> **TASK ITEM**:
Every entry that follows should be repeated exactly; drop the images.

> **DATA EXTRACT**:
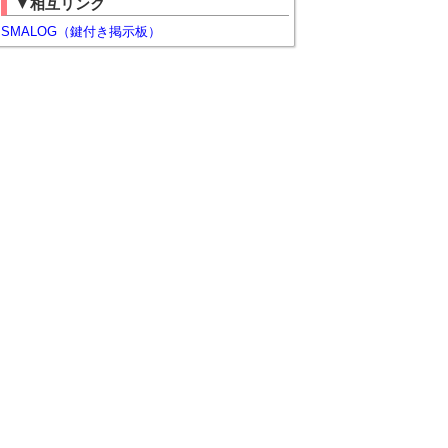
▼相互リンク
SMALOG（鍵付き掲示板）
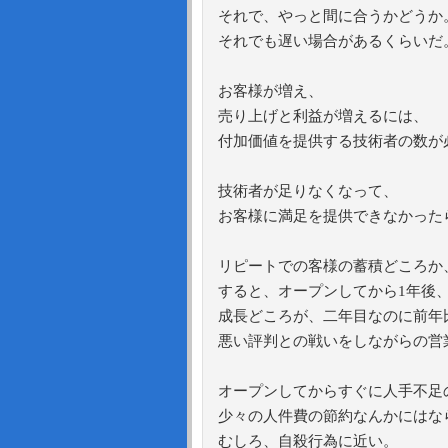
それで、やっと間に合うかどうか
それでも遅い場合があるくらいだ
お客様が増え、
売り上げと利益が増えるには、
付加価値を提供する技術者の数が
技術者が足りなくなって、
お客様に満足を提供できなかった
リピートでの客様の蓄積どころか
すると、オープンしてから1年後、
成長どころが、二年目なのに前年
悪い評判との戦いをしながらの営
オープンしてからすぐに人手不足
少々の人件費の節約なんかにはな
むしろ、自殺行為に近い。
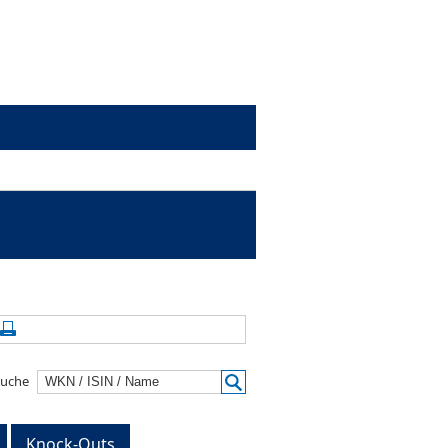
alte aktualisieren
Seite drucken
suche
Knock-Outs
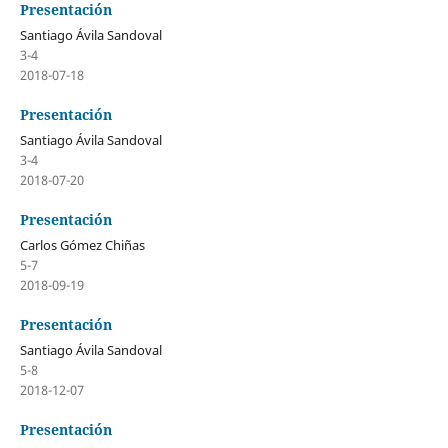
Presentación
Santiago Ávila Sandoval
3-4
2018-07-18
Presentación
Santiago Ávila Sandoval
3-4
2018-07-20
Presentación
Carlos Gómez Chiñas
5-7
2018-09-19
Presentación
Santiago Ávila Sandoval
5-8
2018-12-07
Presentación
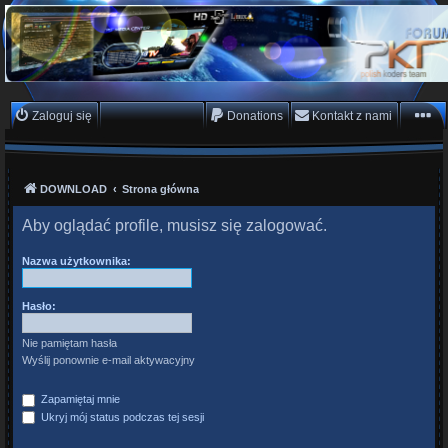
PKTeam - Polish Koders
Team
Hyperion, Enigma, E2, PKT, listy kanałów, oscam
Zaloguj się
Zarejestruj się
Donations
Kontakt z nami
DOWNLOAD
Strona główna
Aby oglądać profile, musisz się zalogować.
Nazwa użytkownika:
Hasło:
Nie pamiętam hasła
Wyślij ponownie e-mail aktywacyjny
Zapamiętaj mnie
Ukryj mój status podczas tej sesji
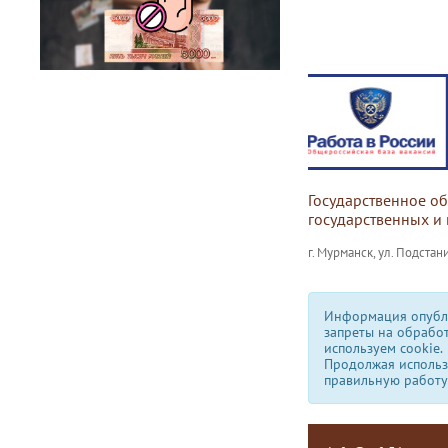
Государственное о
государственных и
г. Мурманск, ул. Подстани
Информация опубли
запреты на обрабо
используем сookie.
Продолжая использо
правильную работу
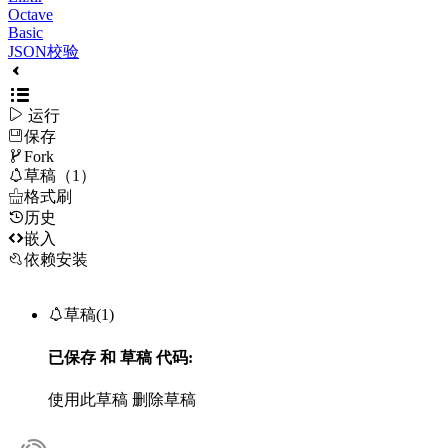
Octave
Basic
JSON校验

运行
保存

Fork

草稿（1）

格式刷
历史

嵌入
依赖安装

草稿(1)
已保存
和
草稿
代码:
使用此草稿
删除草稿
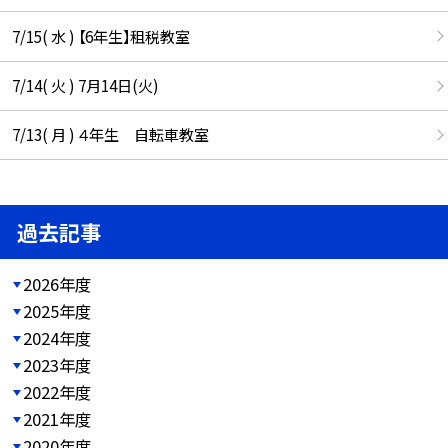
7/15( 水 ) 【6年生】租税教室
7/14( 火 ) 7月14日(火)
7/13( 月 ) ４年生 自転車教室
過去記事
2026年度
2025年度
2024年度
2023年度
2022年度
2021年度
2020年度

> **ANSWER SPACE**:
▼相互リンク
SMALOG（鍵付き掲示板）
それで、やっと間に合うかどうか
それでも遅い場合があるくらいだ
お客様が増え、
売り上げと利益が増えるには、
付加価値を提供する技術者の数が
技術者が足りなくなって、
お客様に満足を提供できなかった
リピートでの客様の蓄積どころか
すると、オープンしてから1年後、
成長どころが、二年目なのに前年
悪い評判との戦いをしながらの営
オープンしてからすぐに人手不足
少々の人件費の節約なんかにはな
むしろ、自殺行為に近い。
alte aktualisieren
Seite drucken
suche
Knock-Outs
Presentación
Santiago Ávila Sandoval
3-4
2018-07-18
Presentación
Santiago Ávila Sandoval
3-4
2018-07-20
Presentación
Carlos Gómez Chiñas
5-7
2018-09-19
Presentación
Santiago Ávila Sandoval
5-8
2018-12-07
Presentación
PKTeam - Polish Koders
Team
Hyperion, Enigma, E2, PKT, listy kanałów, oscam
Zaloguj się
Zarejestruj się
Donations
Kontakt z nami
DOWNLOAD
Strona główna
Aby oglądać profile, musisz się zalogować.
Nazwa użytkownika:
Hasło:
Nie pamiętam hasła
Wyślij ponownie e-mail aktywacyjny
Zapamiętaj mnie
Ukryj mój status podczas tej sesji
Государственное о
государственных и
г. Мурманск, ул. Подстани
Информация опубли
запреты на обрабо
используем сookie.
Продолжая использо
правильную работу
Octave
Basic
JSON校验

运行
保存

Fork

草稿（1）

格式刷
历史

嵌入
依赖安装

草稿(1)
已保存
和
草稿
代码:
使用此草稿
删除草稿
7/15( 水 ) 【6年生】租税教室
7/14( 火 ) 7月14日(火)
7/13( 月 ) ４年生 自転車教室
過去記事
2026年度
2025年度
2024年度
2023年度
2022年度
2021年度
2020年度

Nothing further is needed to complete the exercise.